Given records.
▬▬▬▬▬▬
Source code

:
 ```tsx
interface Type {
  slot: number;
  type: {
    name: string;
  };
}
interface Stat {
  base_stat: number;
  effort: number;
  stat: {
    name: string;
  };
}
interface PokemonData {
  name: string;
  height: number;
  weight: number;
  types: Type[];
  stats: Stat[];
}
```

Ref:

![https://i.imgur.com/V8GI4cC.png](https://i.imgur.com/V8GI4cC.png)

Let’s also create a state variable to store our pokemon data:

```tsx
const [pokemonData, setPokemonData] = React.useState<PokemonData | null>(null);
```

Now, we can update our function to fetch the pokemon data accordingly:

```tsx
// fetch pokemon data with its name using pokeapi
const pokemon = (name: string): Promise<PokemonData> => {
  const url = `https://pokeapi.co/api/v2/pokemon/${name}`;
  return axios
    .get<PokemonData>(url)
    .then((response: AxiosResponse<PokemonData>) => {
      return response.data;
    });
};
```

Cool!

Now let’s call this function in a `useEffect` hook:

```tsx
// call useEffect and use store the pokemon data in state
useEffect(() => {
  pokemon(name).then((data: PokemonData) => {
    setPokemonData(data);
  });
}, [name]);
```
▬▬▬▬▬▬
Work required. Each record above is to be reproduced verbatim.

Answer area.
Source code

:
 ```tsx
interface Type {
  slot: number;
  type: {
    name: string;
  };
}
interface Stat {
  base_stat: number;
  effort: number;
  stat: {
    name: string;
  };
}
interface PokemonData {
  name: string;
  height: number;
  weight: number;
  types: Type[];
  stats: Stat[];
}
```

Ref:

![https://i.imgur.com/V8GI4cC.png](https://i.imgur.com/V8GI4cC.png)

Let’s also create a state variable to store our pokemon data:

```tsx
const [pokemonData, setPokemonData] = React.useState<PokemonData | null>(null);
```

Now, we can update our function to fetch the pokemon data accordingly:

```tsx
// fetch pokemon data with its name using pokeapi
const pokemon = (name: string): Promise<PokemonData> => {
  const url = `https://pokeapi.co/api/v2/pokemon/${name}`;
  return axios
    .get<PokemonData>(url)
    .then((response: AxiosResponse<PokemonData>) => {
      return response.data;
    });
};
```

Cool!

Now let’s call this function in a `useEffect` hook:

```tsx
// call useEffect and use store the pokemon data in state
useEffect(() => {
  pokemon(name).then((data: PokemonData) => {
    setPokemonData(data);
  });
}, [name]);
```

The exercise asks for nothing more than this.